Housing asylum seekers is, Cruella and Sunoch say, a huge burden on the taxpayer. What they don’t want is for these asylum seekers to disappear into the country and be untraceable so that they can’t be legalised or deported. Cruella’s latest scheme is to “tag” all asylum- seekers with a fixed electronic device around their ankles which can identify their location at any time.

The latest statistic, quoted in the Daily Express -- a paper which supported Brexit on the grounds of keeping “Johnny foreigner” out, and an equally determined opponent of “stop the boats” -- is that Britain in the last year had 79,000 asylum seekers.

Predictions say this number will rise before 2024. This will mean that the home office will have to spend taxpayers’ money on 100,000 or so electronic tags.

The order for the manufacture and delivery of these tags has already gone out. And this should be something of a dilemma if not a scandal for PM Sunoch because the contract for the tags has gone to a company in India called Infosys. And surprise, surprise, the company is owned by Sunoch’s father-in-law. His wife Akshata Murthy is a shareholder in Infosys, which shares bring her £12 million a year. (Err… She doesn’t do shift work in the factory which makes the tags. She … um… lives in London and in a mansion in Yorkshire). Until recently, as a “non-dom” in the UK, she didn’t pay any income tax on this bonanza.
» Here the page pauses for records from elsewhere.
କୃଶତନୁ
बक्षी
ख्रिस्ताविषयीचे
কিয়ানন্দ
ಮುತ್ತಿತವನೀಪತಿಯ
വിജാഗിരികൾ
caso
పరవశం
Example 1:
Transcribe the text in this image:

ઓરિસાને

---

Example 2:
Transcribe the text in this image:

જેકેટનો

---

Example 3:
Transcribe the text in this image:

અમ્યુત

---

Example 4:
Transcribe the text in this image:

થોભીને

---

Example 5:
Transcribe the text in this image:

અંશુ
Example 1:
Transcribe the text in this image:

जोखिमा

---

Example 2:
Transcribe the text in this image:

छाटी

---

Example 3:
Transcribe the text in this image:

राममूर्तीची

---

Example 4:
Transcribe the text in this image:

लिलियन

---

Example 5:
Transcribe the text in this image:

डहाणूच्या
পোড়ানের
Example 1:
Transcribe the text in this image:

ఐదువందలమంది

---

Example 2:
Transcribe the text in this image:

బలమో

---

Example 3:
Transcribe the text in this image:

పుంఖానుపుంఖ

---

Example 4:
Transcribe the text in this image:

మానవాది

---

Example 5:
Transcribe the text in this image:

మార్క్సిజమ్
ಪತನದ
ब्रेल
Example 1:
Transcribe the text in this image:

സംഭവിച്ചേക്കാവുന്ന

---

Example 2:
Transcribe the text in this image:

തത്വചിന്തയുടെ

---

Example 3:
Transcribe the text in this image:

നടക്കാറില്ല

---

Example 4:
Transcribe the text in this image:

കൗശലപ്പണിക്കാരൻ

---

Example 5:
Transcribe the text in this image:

Gentle reader, I am not saying that that there is anything illegal in this whole transaction. I wonder what the British newspapers, the Daily Express and other right-wingers, would make of the fact that an African President’s wife was the massive beneficiary of contracts that his government handed out. Let me count the ways:

A database of Sunoch’s own government, called Contract Finder, tells us that Infosys has been involved in £172 million worth of UK public sector contracts. In all fairness, I have to add that none of these contracts is for the Treasury or the Cabinet Office. Various other state-owned organisations have used Infosys’ services and deemed them necessary and cost-effective. The electronic tag contract is not something that Hedgie himself has handed out.
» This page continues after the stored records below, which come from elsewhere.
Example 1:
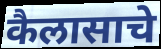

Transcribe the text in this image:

कैलासाचे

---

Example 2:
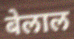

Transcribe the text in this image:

बेलाल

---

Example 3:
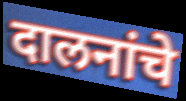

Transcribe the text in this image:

दालनांचे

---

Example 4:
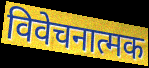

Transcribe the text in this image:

विवेचनात्मक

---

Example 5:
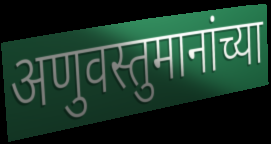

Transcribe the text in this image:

अणुवस्तुमानांच्या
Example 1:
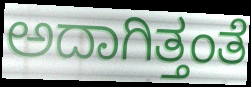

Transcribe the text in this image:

ಅದಾಗಿತ್ತಂತೆ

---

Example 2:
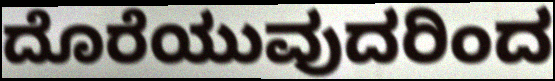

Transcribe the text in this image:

ದೊರೆಯುವುದರಿಂದ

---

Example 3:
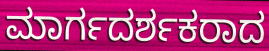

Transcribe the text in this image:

ಮಾರ್ಗದರ್ಶಕರಾದ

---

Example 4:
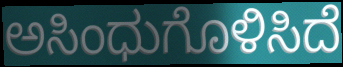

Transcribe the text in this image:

ಅಸಿಂಧುಗೊಳಿಸಿದೆ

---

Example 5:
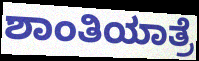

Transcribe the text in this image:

ಶಾಂತಿಯಾತ್ರೆ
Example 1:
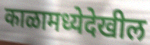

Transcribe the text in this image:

काळामध्येदेखील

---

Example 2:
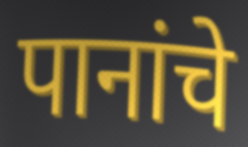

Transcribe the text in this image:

पानांचे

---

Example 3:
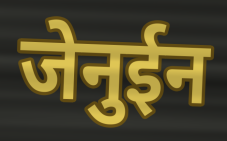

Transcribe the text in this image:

जेनुईन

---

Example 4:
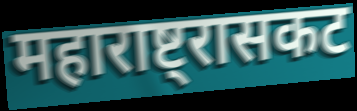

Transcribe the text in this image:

महाराष्ट्रासकट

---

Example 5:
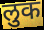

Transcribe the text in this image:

लुक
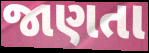
જાણતા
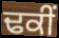
ਢਕੀਂ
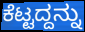
ಕೆಟ್ಟದ್ದನ್ನು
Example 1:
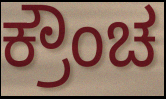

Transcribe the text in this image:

ಕ್ರೌಂಚ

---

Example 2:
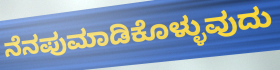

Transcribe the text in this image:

ನೆನಪುಮಾಡಿಕೊಳ್ಳುವುದು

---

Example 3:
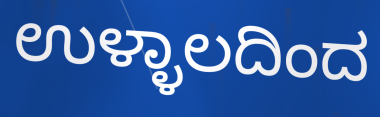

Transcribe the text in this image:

ಉಳ್ಳಾಲದಿಂದ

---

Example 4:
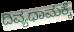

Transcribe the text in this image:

ದಿವ್ಯಧಾಮಕ್ಕೆ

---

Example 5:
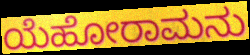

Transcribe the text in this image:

ಯೆಹೋರಾಮನು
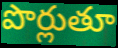
పొర్లుతూ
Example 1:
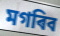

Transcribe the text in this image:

মগৰিব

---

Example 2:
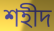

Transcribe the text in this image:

শহীদ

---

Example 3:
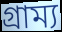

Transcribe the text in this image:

গ্ৰাম্য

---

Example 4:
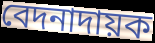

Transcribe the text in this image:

বেদনাদায়ক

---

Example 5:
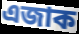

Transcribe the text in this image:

এজাক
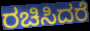
ರಚಿಸಿದರೆ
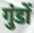
गुंडों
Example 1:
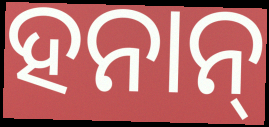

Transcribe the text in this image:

ହନାନ୍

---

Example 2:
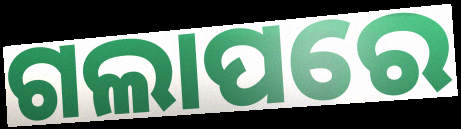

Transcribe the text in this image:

ଗଲାପରେ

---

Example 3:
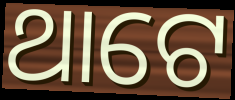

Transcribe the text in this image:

ଥାଟେ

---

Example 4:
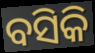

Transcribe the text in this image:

ବସିକି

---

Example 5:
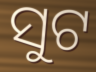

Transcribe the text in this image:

ସୁଟ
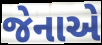
જેનાએ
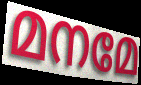
മനമേ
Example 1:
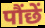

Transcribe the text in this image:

पौंछें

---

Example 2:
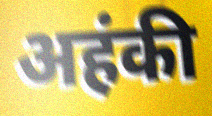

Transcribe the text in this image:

अहंकी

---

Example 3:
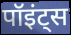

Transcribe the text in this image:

पॉइंट्स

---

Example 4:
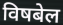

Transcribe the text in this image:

विषबेल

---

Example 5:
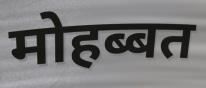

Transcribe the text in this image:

मोहब्बत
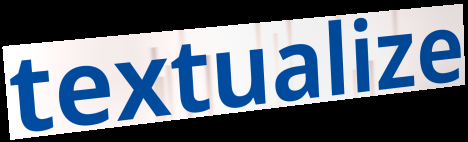
textualize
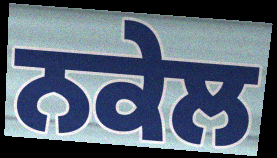
ਨਕੇਲ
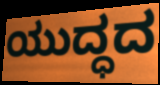
ಯುದ್ಧದ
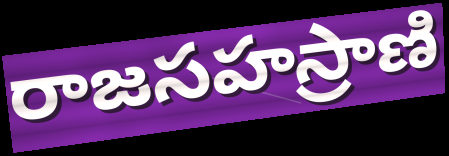
రాజసహస్రాణి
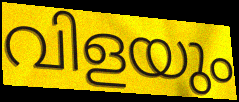
വിളയും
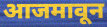
आजमावून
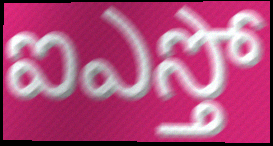
ఐఎస్తో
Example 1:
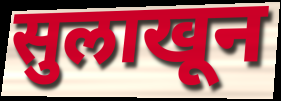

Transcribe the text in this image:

सुलाखून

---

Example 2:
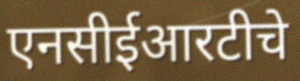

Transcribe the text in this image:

एनसीईआरटीचे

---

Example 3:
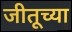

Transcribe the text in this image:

जीतूच्या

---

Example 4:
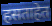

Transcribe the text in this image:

हसताहेत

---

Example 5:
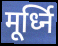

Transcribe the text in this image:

मूर्ध्नि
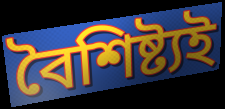
বৈশিষ্ট্যই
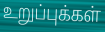
உறுப்புக்கள்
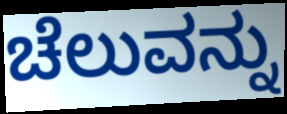
ಚೆಲುವನ್ನು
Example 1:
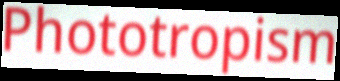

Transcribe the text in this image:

Phototropism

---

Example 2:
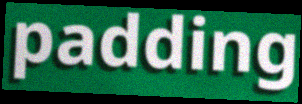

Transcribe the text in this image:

padding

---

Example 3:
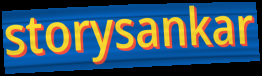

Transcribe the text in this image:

storysankar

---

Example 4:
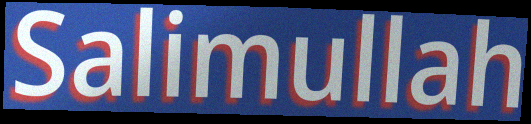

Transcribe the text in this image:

Salimullah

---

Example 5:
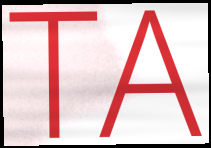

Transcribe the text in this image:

TA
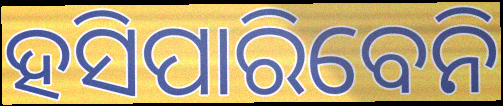
ହସିପାରିବେନି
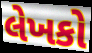
લેખકો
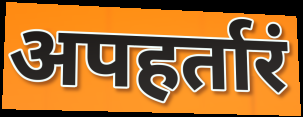
अपहर्तारं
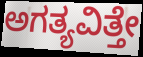
ಅಗತ್ಯವಿತ್ತೇ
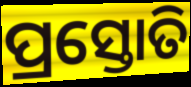
ପ୍ରସ୍ତୋତି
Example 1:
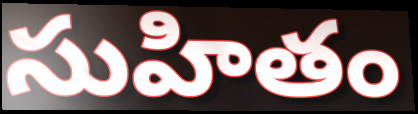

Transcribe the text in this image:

సుహితం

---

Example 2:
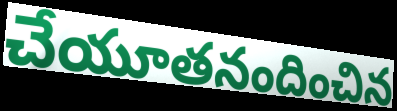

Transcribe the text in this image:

చేయూతనందించిన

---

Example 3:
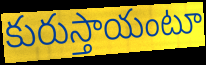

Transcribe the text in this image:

కురుస్తాయంటూ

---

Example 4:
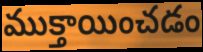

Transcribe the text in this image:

ముక్తాయించడం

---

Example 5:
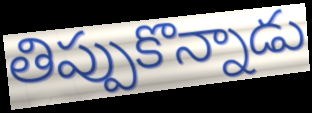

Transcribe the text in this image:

తిప్పుకొన్నాడు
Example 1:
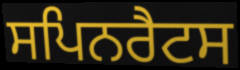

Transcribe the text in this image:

ਸਪਿਨਰੈਟਸ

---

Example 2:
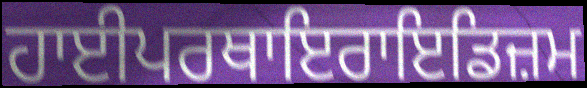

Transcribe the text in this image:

ਹਾਈਪਰਥਾਇਰਾਇਡਿਜ਼ਮ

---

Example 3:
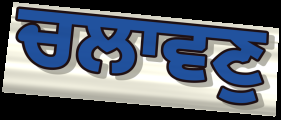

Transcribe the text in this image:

ਚਲਾਵਣੁ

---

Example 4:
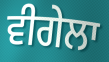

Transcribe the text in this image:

ਵੀਗੇਲਾ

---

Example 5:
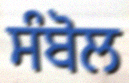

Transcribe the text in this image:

ਸੰਬੋਲ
It’s Cruella and her home office, but the tagging policy must certainly have the approval and endorsement of PM Sunoch, and it may be the closest he has got to being implicated in such a contract.

Again, though all is above board, what would the Daily Express or indeed other head-banging news outlets of the UK make of an African, or in fact any other, head of state being in a parallel situation?
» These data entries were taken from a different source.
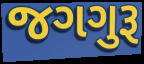
જગગુરૂ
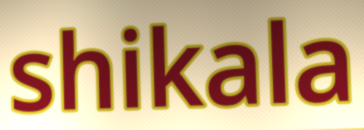
shikala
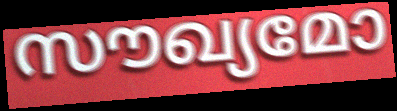
സൗഖ്യമോ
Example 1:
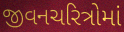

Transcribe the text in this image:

જીવનચરિત્રોમાં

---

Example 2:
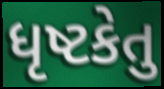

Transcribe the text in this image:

ધૃષ્ટકેતુ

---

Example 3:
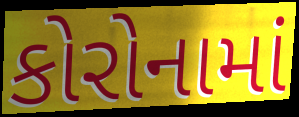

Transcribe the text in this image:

કોરોનામાં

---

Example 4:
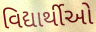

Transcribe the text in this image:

વિદ્યાર્થીઓ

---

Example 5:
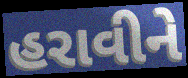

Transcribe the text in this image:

હરાવીને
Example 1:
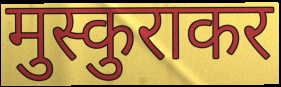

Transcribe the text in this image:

मुस्कुराकर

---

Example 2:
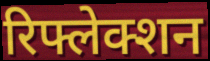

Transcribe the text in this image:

रिफ्लेक्शन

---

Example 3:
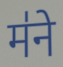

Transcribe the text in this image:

म॑ने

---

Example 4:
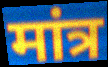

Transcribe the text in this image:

मांत्र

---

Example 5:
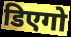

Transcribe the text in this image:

डिएगो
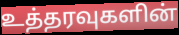
உத்தரவுகளின்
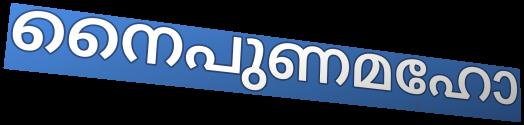
നൈപുണമഹോ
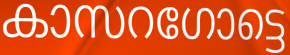
കാസറഗോട്ടെ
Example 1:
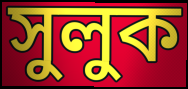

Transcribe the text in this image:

সুলুক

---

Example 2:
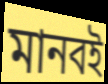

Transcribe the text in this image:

মানবই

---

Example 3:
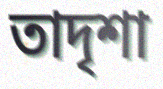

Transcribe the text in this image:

তাদৃশা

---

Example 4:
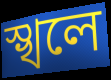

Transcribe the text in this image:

স্খলে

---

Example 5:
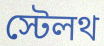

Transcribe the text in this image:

স্টেলথ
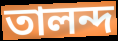
তালন্দ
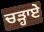
ਚੜ੍ਹਾਏ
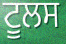
ਟੂਲਸ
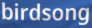
birdsong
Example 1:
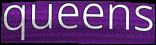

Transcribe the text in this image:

queens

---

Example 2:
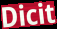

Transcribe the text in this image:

Dicit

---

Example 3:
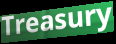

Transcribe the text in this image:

Treasury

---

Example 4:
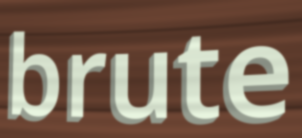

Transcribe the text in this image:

brute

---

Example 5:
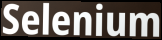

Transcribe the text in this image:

Selenium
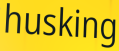
husking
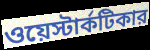
ওয়েস্টার্কটিকার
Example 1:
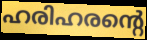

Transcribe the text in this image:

ഹരിഹരന്റെ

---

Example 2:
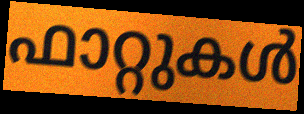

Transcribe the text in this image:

ഫാറ്റുകൾ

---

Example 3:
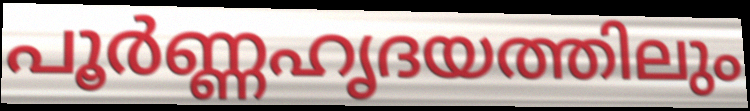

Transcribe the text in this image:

പൂർണ്ണഹൃദയത്തിലും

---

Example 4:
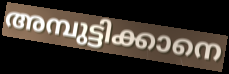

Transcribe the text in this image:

അമ്പുട്ടിക്കാനെ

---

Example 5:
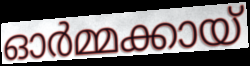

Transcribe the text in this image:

ഓർമ്മക്കായ്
Now, gentle reader, I reluctantly confess that the tagging proposal possibly has a positive aspect.

In the UK today there is a direct connection between illegal immigration and modern slavery. Foreigners who are illegally trafficked into the country have their passports confiscated by the racketeers who “traffick” them and force them into menial or degrading jobs paying them a bare subsistence wage.

Prostitution is one of the practices into which trafficked women are forced. Some desperate women are also forced into performing in sleazy bars and clubs. And then there is constantly commentary about beauty salons and nail-bars using women who have been trafficked as virtual slaves. The threat that keeps them from attempting escape is exposure of their illegal status to the State’s authorities, which would lead to imprisonment or deportation to the countries from which they have fled.

The electronic tags will certainly inhibit this underground slave industry as the State will be able to trace the “disappeared” asylum seeker. I have no idea whether the tags can be removed or fiddled with. If indeed a sex worker or an unfortunate individual in a beauty salon is a trafficked slave, the State should be able to trace them. The reason for tracing them is that, at present, asylum seekers are not allowed to work in this country and if a nail salon manager has such a tagged person working for him or her, it is presumably illegal and the trafficker(s) can be traced, arrested and prosecuted.

So, there you have it -- one reason for approving of the otherwise intrusive and inhuman device. And if Infosys is the most efficient with these devices, good luck with UK taxpayers’ cash… hunh! … But I still don’t approve of Cruella.